Although her English had improved.
She didn’t even have a Catholic priest there. No priest would have been caught dead at such a spectacle. The ceremony was performed by a stuttering friend of Mr. O’Reilly’s from the shipping department. He looked sort of Jewish to me. He had long hair, like Mr. O’Reilly’s but brown, and big, round eyes. He read from a wrinkled sheet of paper, but he could hardly be heard because of the patrol car and ambulance sirens blasting on their way to and from Newark.

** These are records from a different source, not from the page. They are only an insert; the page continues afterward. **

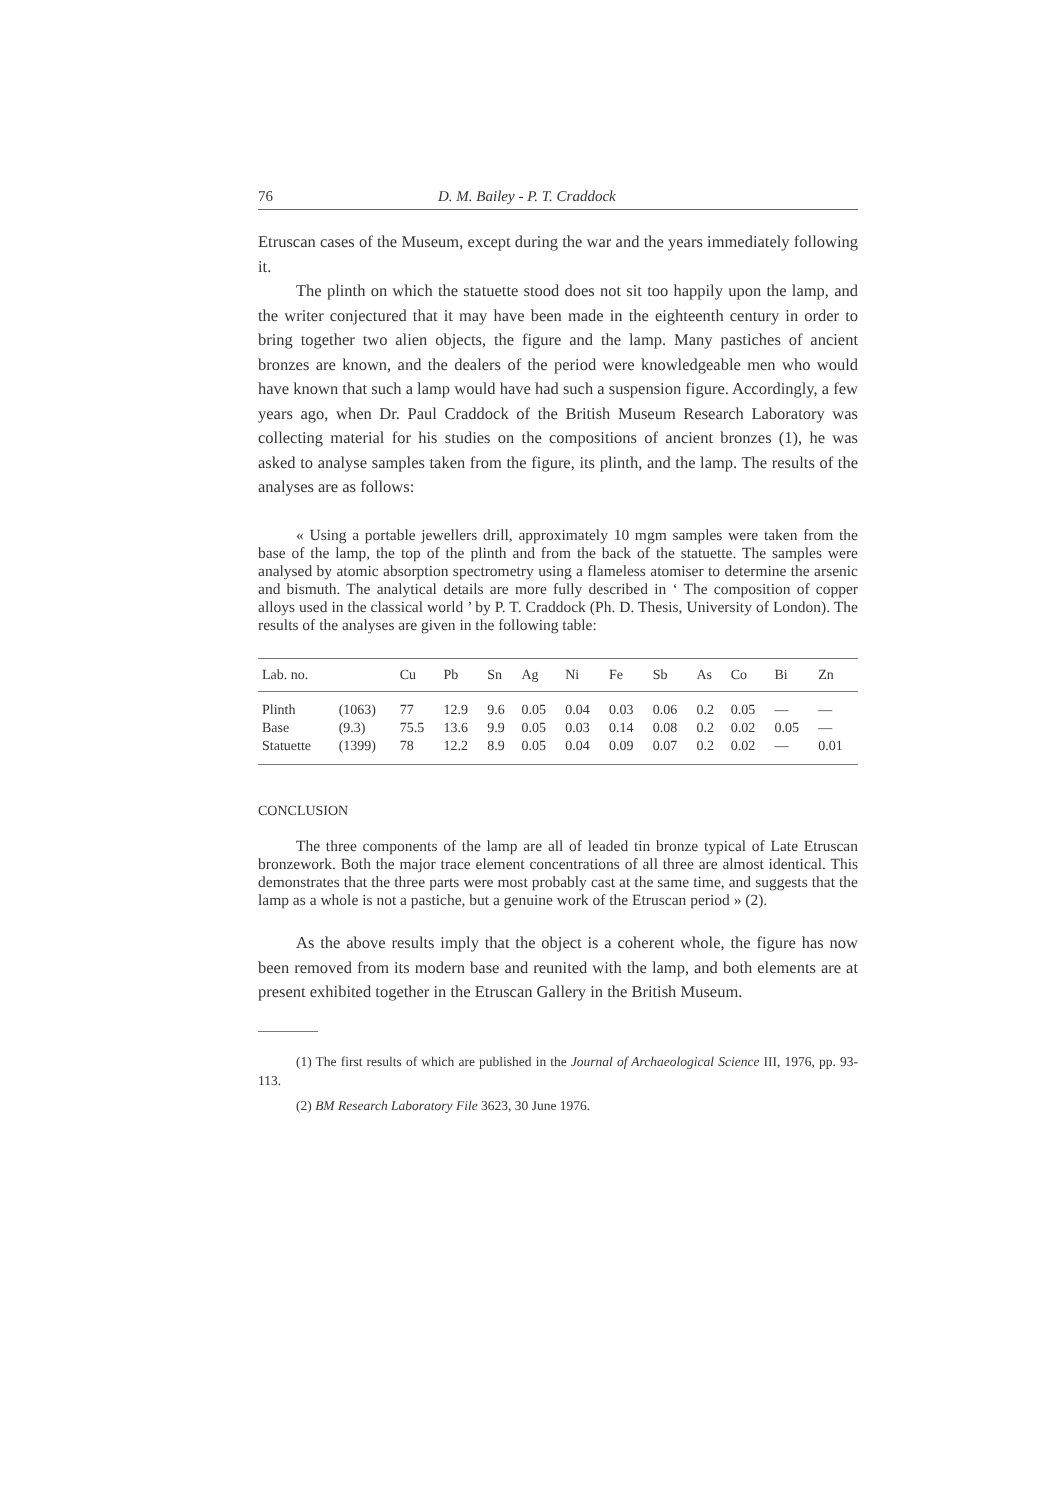76 D. M. Bailey - P. T. Craddock
Etruscan cases of the Museum, except during the war and the years immediately following it.
The plinth on which the statuette stood does not sit too happily upon the lamp, and the writer conjectured that it may have been made in the eighteenth century in order to bring together two alien objects, the figure and the lamp. Many pastiches of ancient bronzes are known, and the dealers of the period were knowledgeable men who would have known that such a lamp would have had such a suspension figure. Accordingly, a few years ago, when Dr. Paul Craddock of the British Museum Research Laboratory was collecting material for his studies on the compositions of ancient bronzes (1), he was asked to analyse samples taken from the figure, its plinth, and the lamp. The results of the analyses are as follows:
« Using a portable jewellers drill, approximately 10 mgm samples were taken from the base of the lamp, the top of the plinth and from the back of the statuette. The samples were analysed by atomic absorption spectrometry using a flameless atomiser to determine the arsenic and bismuth. The analytical details are more fully described in ‘ The composition of copper alloys used in the classical world ’ by P. T. Craddock (Ph. D. Thesis, University of London). The results of the analyses are given in the following table:
| Lab. no. | | Cu | Pb | Sn | Ag | Ni | Fe | Sb | As | Co | Bi | Zn |
| --- | --- | --- | --- | --- | --- | --- | --- | --- | --- | --- | --- | --- |
| Plinth | (1063) | 77 | 12.9 | 9.6 | 0.05 | 0.04 | 0.03 | 0.06 | 0.2 | 0.05 | — | — |
| Base | (9.3) | 75.5 | 13.6 | 9.9 | 0.05 | 0.03 | 0.14 | 0.08 | 0.2 | 0.02 | 0.05 | — |
| Statuette | (1399) | 78 | 12.2 | 8.9 | 0.05 | 0.04 | 0.09 | 0.07 | 0.2 | 0.02 | — | 0.01 |
CONCLUSION
The three components of the lamp are all of leaded tin bronze typical of Late Etruscan bronzework. Both the major trace element concentrations of all three are almost identical. This demonstrates that the three parts were most probably cast at the same time, and suggests that the lamp as a whole is not a pastiche, but a genuine work of the Etruscan period » (2).
As the above results imply that the object is a coherent whole, the figure has now been removed from its modern base and reunited with the lamp, and both elements are at present exhibited together in the Etruscan Gallery in the British Museum.
(1) The first results of which are published in the Journal of Archaeological Science III, 1976, pp. 93-113.
(2) BM Research Laboratory File 3623, 30 June 1976.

Graciela’s boys were very well behaved. Ernestico seemed a little dazed, probably wondering what life would be like now that there was another man in his family. I wondered how his father felt about the whole thing. Poor Ernesto, our teacher of so long ago. Just like I’d said ten years before, that marriage never should have taken place. And I didn’t want to be a cynic, but I had serious doubts about this one too.
Manolito read a poem he wrote himself. It was like being back in Palmagria and watching Graciela. He seemed to have all of his father’s best qualities. He read the poem with a clear and serene voice, not in Graciela’s dramatic way. Those words seemed to have come directly from his heart.
And Mr. O’Reilly, well, El Americano wore his long blond hair loose and flowing. I thought he’d have the decency to at least get a haircut. But no, his hair was as long as Graciela’s. Y de contra, a tear rolled down his cheek during the ceremony. Dios Santo, a grown man who cried . . . in public . . . I predicted a problem.
chapter eighteen
Caridad
I would never begrudge anyone their happiness. Just the same, I tried to skip the reception. And all that business with los negros in Newark had me nervous, very nervous. All those sirens and helicopters! Celeste didn’t like loud noises, any commotion could set her off. And even though she was home with her father, I had no idea what I would find when I returned.